(Images with keypoint coordinates)
-- -- --

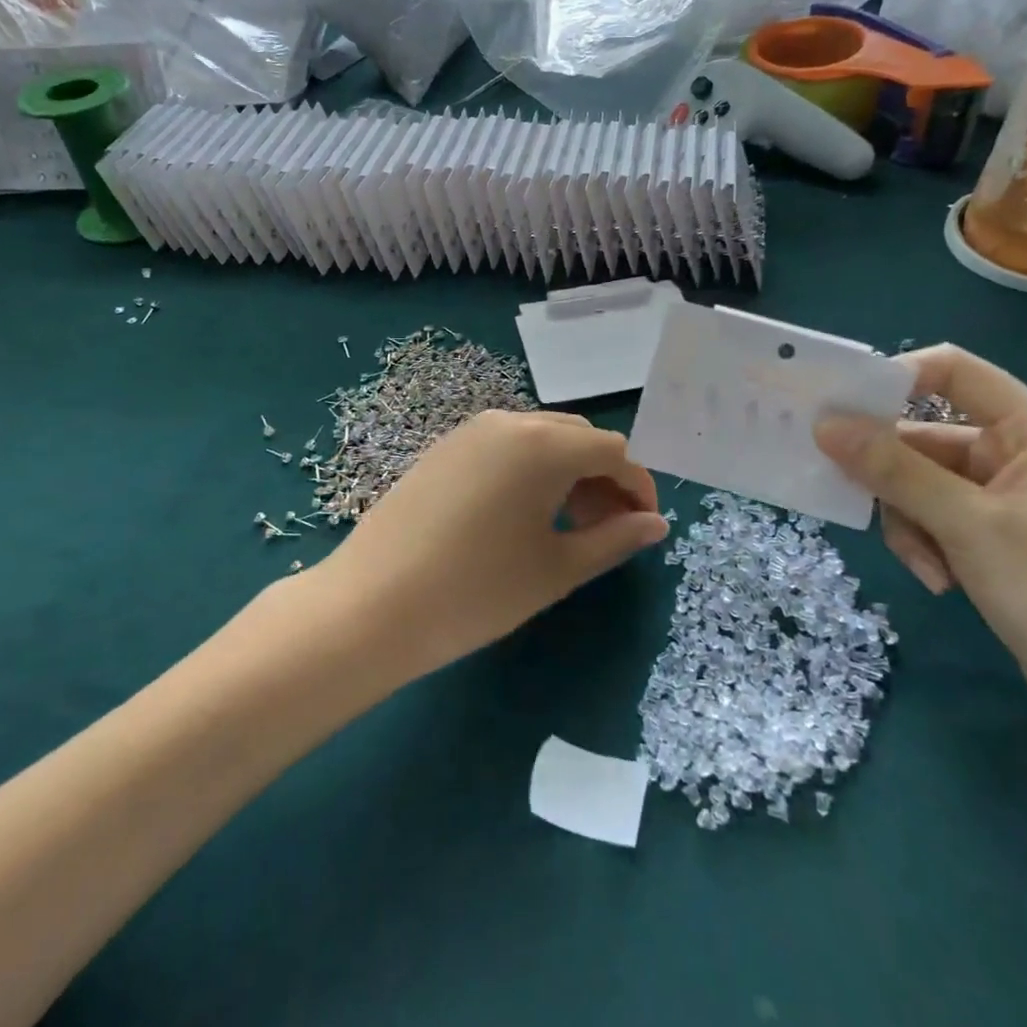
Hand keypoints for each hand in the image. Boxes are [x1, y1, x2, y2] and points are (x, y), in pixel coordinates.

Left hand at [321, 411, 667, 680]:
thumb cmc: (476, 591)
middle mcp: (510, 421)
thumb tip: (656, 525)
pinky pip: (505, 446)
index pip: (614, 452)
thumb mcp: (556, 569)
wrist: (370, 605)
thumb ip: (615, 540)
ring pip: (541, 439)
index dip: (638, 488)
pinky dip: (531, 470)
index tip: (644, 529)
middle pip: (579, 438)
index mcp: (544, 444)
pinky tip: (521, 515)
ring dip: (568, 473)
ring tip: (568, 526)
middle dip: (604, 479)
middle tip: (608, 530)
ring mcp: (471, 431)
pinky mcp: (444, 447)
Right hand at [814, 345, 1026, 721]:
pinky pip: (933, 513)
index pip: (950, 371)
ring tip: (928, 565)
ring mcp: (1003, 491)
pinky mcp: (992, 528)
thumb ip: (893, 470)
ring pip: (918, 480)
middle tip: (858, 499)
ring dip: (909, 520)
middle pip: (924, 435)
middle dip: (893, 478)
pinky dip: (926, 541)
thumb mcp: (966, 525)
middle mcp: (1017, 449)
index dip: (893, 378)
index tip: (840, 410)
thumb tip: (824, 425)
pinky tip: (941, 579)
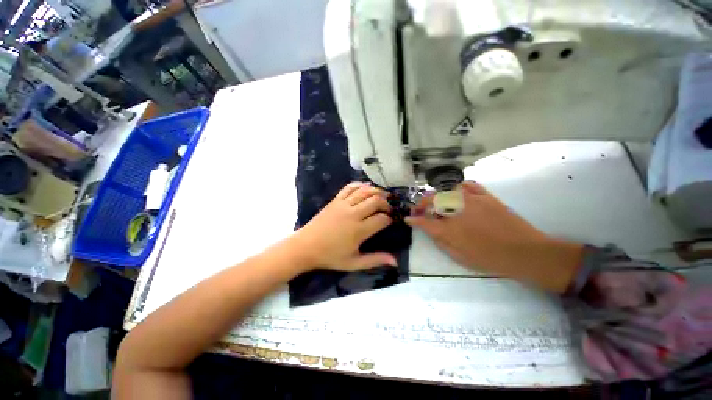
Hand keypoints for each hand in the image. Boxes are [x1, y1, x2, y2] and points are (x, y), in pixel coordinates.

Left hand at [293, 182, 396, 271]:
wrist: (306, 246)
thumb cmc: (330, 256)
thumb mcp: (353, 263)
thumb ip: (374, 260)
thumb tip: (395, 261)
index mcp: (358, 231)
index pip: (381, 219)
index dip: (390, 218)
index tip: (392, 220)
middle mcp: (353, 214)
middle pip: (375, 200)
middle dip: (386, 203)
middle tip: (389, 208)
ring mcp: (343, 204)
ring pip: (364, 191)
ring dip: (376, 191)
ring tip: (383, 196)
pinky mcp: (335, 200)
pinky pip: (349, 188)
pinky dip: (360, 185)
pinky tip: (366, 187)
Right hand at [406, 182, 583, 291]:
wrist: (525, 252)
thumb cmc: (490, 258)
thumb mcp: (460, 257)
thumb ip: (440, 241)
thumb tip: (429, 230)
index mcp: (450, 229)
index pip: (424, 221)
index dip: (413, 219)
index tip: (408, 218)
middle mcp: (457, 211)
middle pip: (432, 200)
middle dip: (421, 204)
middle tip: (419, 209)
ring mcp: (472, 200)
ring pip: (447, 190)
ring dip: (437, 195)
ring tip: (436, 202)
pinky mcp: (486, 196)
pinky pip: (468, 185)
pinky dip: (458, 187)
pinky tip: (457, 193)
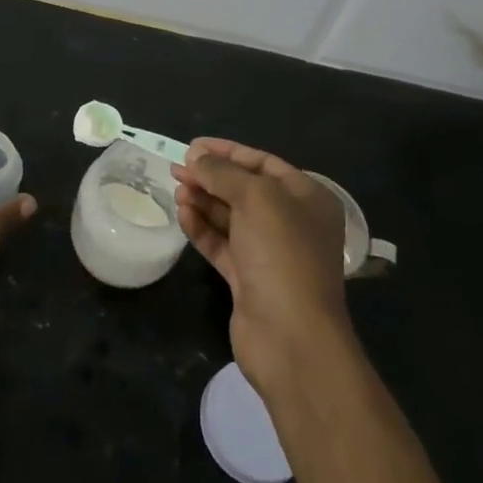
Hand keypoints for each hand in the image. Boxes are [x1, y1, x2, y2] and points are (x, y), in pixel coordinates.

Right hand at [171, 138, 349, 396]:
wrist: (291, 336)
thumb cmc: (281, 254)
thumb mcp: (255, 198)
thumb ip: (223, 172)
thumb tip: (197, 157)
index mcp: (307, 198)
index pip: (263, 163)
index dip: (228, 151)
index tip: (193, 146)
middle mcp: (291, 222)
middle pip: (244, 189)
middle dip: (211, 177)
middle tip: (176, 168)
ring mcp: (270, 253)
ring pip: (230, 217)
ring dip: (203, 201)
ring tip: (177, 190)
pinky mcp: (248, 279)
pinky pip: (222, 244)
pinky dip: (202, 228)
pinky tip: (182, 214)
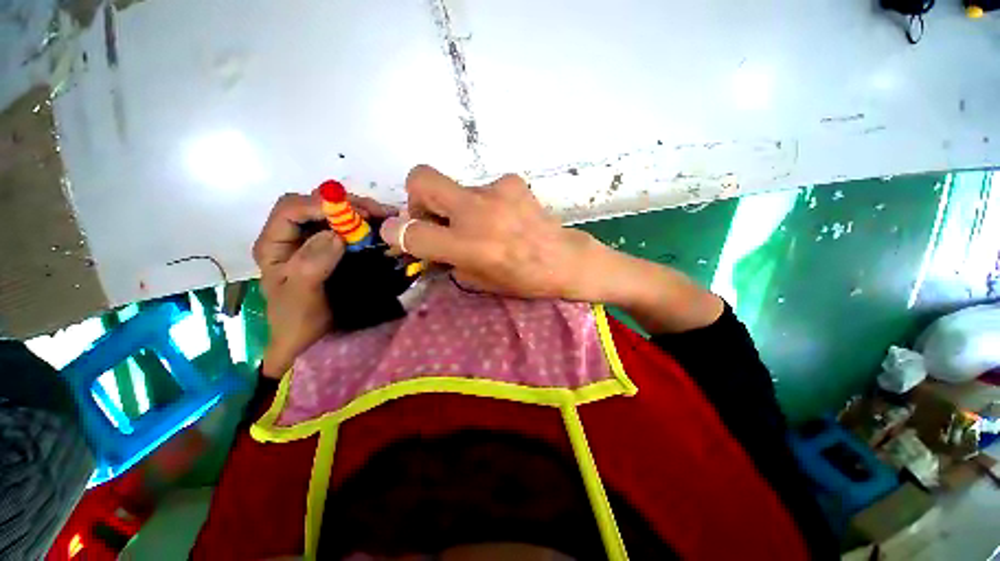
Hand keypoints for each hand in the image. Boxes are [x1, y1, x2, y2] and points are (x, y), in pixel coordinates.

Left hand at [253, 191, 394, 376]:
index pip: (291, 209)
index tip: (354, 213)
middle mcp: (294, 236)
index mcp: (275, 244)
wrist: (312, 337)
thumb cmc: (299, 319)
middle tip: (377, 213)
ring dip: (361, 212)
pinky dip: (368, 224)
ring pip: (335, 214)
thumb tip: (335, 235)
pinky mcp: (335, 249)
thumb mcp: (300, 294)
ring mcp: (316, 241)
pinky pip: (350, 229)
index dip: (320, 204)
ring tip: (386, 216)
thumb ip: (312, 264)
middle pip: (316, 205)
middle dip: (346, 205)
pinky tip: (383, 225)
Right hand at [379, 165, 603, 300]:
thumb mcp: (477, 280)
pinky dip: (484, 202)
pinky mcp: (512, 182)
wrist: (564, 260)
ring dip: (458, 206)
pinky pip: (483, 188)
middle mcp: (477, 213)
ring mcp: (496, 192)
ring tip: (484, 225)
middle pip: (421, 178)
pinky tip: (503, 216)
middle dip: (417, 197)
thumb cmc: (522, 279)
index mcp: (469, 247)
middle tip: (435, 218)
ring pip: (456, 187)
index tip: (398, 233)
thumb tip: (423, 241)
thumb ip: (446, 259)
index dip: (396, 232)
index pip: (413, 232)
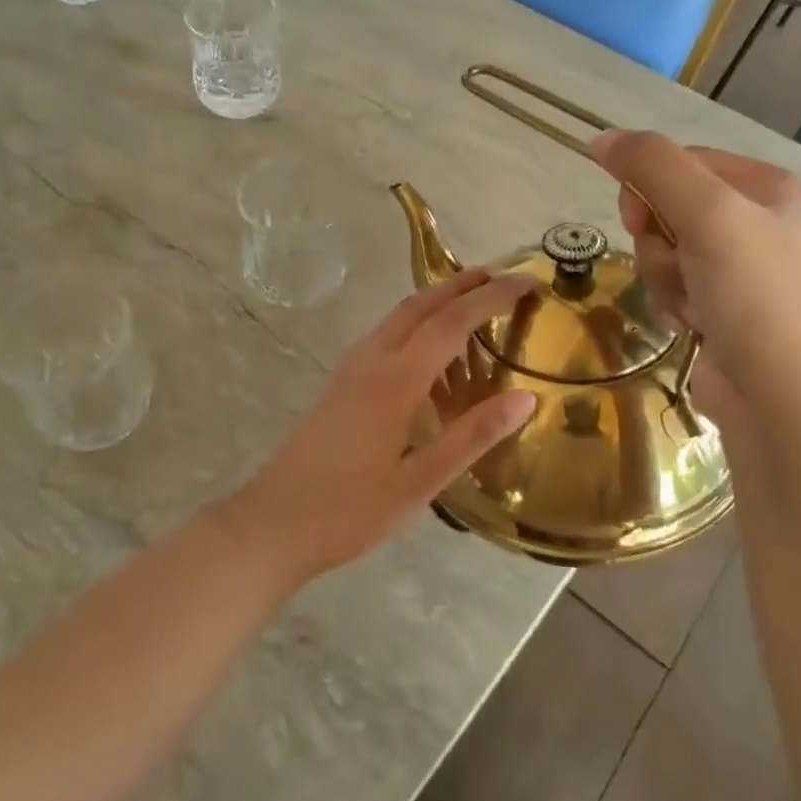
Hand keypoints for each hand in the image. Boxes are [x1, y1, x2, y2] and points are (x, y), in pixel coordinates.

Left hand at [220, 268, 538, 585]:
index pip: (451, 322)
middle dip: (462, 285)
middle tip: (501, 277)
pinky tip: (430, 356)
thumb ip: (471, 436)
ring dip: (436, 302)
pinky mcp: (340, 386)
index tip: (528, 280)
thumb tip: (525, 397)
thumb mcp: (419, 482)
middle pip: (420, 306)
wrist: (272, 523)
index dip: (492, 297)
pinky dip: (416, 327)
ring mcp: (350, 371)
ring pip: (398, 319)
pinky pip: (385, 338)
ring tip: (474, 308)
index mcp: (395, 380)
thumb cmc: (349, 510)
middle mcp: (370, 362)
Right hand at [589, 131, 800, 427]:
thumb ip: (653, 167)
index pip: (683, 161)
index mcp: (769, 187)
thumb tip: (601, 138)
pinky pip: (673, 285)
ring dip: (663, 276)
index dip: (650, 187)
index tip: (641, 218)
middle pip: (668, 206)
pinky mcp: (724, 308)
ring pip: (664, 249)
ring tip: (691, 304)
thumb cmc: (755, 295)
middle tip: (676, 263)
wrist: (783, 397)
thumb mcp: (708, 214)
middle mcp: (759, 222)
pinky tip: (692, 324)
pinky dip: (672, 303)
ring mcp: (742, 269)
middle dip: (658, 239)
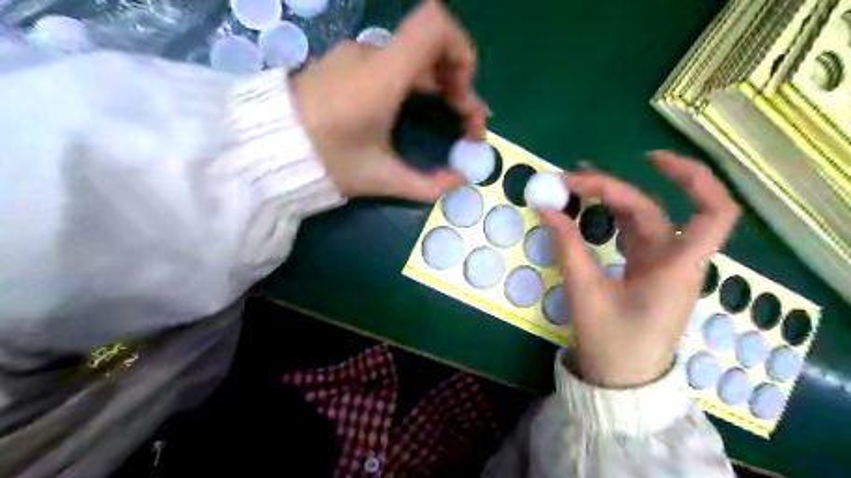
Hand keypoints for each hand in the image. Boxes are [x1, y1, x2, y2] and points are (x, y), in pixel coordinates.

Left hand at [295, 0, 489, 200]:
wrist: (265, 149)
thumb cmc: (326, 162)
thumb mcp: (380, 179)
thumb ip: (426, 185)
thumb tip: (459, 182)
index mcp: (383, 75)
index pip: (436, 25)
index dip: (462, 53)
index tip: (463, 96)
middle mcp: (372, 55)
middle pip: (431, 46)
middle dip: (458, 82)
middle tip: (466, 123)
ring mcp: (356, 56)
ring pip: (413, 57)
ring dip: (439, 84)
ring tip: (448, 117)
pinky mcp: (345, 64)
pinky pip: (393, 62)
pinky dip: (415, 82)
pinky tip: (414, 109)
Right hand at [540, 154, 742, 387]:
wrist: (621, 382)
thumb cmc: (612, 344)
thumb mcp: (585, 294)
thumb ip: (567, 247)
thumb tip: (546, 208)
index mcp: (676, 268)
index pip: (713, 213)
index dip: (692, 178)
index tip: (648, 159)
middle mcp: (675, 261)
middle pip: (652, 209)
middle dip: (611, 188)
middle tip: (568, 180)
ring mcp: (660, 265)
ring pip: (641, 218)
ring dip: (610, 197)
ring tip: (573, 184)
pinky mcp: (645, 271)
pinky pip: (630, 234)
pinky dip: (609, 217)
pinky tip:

-- -- --

## PROBLEM DESCRIPTION
The answer must be the entries above, printed exactly, with no pictures.

## SOLUTION BELOW
Hand keypoints for each hand in the image. Boxes are [x1, y1, x2, y2] and points are (x, y), in pixel coordinates.

Left hand at [321, 411, 667, 680]:
thumb cmc: (476, 591)
middle mcp: (510, 421)
thumb tip: (656, 525)
pinky pip: (505, 446)
index pip: (614, 452)
thumb mcp: (556, 569)
wrist: (370, 605)
thumb ip: (615, 540)
ring pip: (541, 439)
index dip: (638, 488)
pinky dip: (531, 470)
index tip: (644, 529)
middle pip: (579, 438)
index mcp: (544, 444)
pinky tip: (521, 515)
ring dip: (568, 473)
ring tip: (568, 526)
middle dip: (604, 479)
middle tip: (608, 530)
ring mcp: (471, 431)
pinky mcp: (444, 447)
Right hand at [814, 345, 1026, 721]:
pinky pip: (933, 513)
index pip: (950, 371)
ring tip: (928, 565)
ring mcp: (1003, 491)
pinky mcp: (992, 528)
thumb ip: (893, 470)
ring pip: (918, 480)
middle tip: (858, 499)
ring dip: (909, 520)
middle pip: (924, 435)
middle dip: (893, 478)
pinky dip: (926, 541)
thumb mcp: (966, 525)
middle mcp: (1017, 449)
index dip: (893, 378)
index tip: (840, 410)
thumb tip: (824, 425)
pinky tip: (941, 579)
Hand keypoints for each hand in the image. Boxes are [x1, y1, x2, y2] and points are (x, y), in pixel coordinates.

Left hand at [293, 182, 396, 271]:
wrist: (306, 246)
thumb cmc: (330, 256)
thumb mcp: (353, 263)
thumb ip: (374, 260)
thumb tip: (395, 261)
index mcp: (358, 231)
index pip: (381, 219)
index dip: (390, 218)
index tip: (392, 220)
middle mcp: (353, 214)
middle pip: (375, 200)
middle dip: (386, 203)
middle tip: (389, 208)
ring mcp: (343, 204)
ring pip: (364, 191)
ring dip: (376, 191)
ring tip: (383, 196)
pinky mcp: (335, 200)
pinky pip: (349, 188)
pinky dip: (360, 185)
pinky tip: (366, 187)
Right hand at [406, 182, 583, 291]:
wrist: (525, 252)
thumb cmc: (490, 258)
thumb mcp: (460, 257)
thumb ip: (440, 241)
thumb tip: (429, 230)
index mcp: (450, 229)
index pip: (424, 221)
index dip: (413, 219)
index tip: (408, 218)
middle mcp: (457, 211)
middle pip: (432, 200)
middle dip: (421, 204)
middle tip: (419, 209)
ring mcp: (472, 200)
ring pip: (447, 190)
ring dip: (437, 195)
ring tip: (436, 202)
pinky mcp: (486, 196)
pinky pip: (468, 185)
pinky dip: (458, 187)
pinky tip: (457, 193)
Hand keypoints for each hand in the image. Boxes are [x1, y1, x2, y2] and points are (x, y), in pixel coordinates.

Right hand at [171, 138, 349, 396]:
wrist: (291, 336)
thumb cmc: (281, 254)
thumb mcp: (255, 198)
thumb ip: (223, 172)
thumb tip: (197, 157)
index mcp: (307, 198)
index pip: (263, 163)
index dip: (228, 151)
index tip: (193, 146)
middle mcp: (291, 222)
middle pip: (244, 189)
middle dip: (211, 177)
middle tip: (176, 168)
ring mcp: (270, 253)
ring pip: (230, 217)
ring dip: (203, 201)
ring tip: (177, 190)
pinky mcp: (248, 279)
pinky pip: (222, 244)
pinky dip: (202, 228)
pinky tip: (182, 214)
Hand keypoints for each hand in the image. Boxes are [x1, y1, x2, y2] and points are (x, y), in pixel coordinates.

Left hand at [253, 191, 394, 376]:
index pip: (291, 209)
index tip: (354, 213)
middle mcp: (294, 236)
index mcp: (275, 244)
wrist: (312, 337)
thumb cmc: (299, 319)
middle tip: (377, 213)
ring dip: (361, 212)
pinky dip: (368, 224)
ring pip: (335, 214)
thumb tip: (335, 235)
pinky mcp: (335, 249)
thumb mcp: (300, 294)
ring mcp: (316, 241)
pinky pip: (350, 229)
index dip: (320, 204)
ring tip: (386, 216)
thumb ip: (312, 264)
middle pip: (316, 205)
middle dip: (346, 205)
pinky tip: (383, 225)
Right hand at [379, 165, 603, 300]:
thumb mcp: (477, 280)
pinky dip: (484, 202)
pinky mcp: (512, 182)
wrist: (564, 260)
ring dip: (458, 206)
pinky pip: (483, 188)
middle mcp: (477, 213)
ring mcp: (496, 192)
ring tip: (484, 225)
middle pip: (421, 178)
pinky tip: (503, 216)
middle dip: (417, 197)
thumb cmc: (522, 279)
index mcp: (469, 247)
middle tip: (435, 218)
ring pip: (456, 187)
index tip: (398, 233)
thumb tip: (423, 241)
thumb ip: (446, 259)
index dip: (396, 232)
index pip: (413, 232)
Hand keypoints for each hand in the image. Boxes are [x1, y1, x2, y2] and points are (x, y), in pixel coordinates.

Left hand at [220, 268, 538, 585]:
index pip: (451, 322)
middle dip: (462, 285)
middle tip: (501, 277)
pinky tip: (430, 356)
thumb ip: (471, 436)
ring dip: (436, 302)
pinky mcp: (340, 386)
index tip: (528, 280)
thumb tip: (525, 397)
thumb mcp: (419, 482)
middle pip: (420, 306)
wrist: (272, 523)
index dip: (492, 297)
pinky dip: (416, 327)
ring mcp: (350, 371)
ring pip: (398, 319)
pinky pip: (385, 338)
ring tip: (474, 308)
index mcp: (395, 380)
thumb cmc: (349, 510)
middle mcp: (370, 362)
Right hand at [589, 131, 800, 427]:
thumb ip: (653, 167)
index pip: (683, 161)
index mcp: (769, 187)
thumb tip: (601, 138)
pinky pip: (673, 285)
ring dip: (663, 276)
index dip: (650, 187)
index tip: (641, 218)
middle pip: (668, 206)
pinky mcp: (724, 308)
ring pip: (664, 249)
ring tip: (691, 304)
thumb cmc: (755, 295)
middle tip: (676, 263)
wrist: (783, 397)
thumb mcp: (708, 214)
middle mcp: (759, 222)
pinky tip: (692, 324)
pinky dip: (672, 303)
ring mcp: (742, 269)
middle dip: (658, 239)
Hand keypoints for each hand in the image. Boxes are [x1, y1, x2, y2] and points are (x, y), in pixel coordinates.

Left hand at [295, 0, 489, 200]:
wrist: (265, 149)
thumb cmc: (326, 162)
thumb mcp: (380, 179)
thumb ip: (426, 185)
thumb tip: (459, 182)
index mcp: (383, 75)
index pip: (436, 25)
index dip: (462, 53)
index tip: (463, 96)
middle mcp: (372, 55)
middle pip: (431, 46)
middle dip: (458, 82)
middle tip: (466, 123)
ring mcp: (356, 56)
ring pip: (413, 57)
ring dip: (439, 84)
ring tip: (448, 117)
pinky mcp: (345, 64)
pinky pip: (393, 62)
pinky dip: (415, 82)
pinky tip: (414, 109)
Right hand at [540, 154, 742, 387]:
wrist: (621, 382)
thumb cmc: (612, 344)
thumb mcp: (585, 294)
thumb ip: (567, 247)
thumb tip: (546, 208)
index mcp: (676, 268)
index pip: (713, 213)
index dip: (692, 178)
index tip: (648, 159)
middle mcp: (675, 261)
middle pip: (652, 209)
middle dip: (611, 188)
middle tip: (568, 180)
ring mcp: (660, 265)
ring pip: (641, 218)
ring dip: (610, 197)
ring tip: (573, 184)
pinky mcp: (645, 271)
pinky pip: (630, 234)
pinky dip: (609, 217)
pinky tip:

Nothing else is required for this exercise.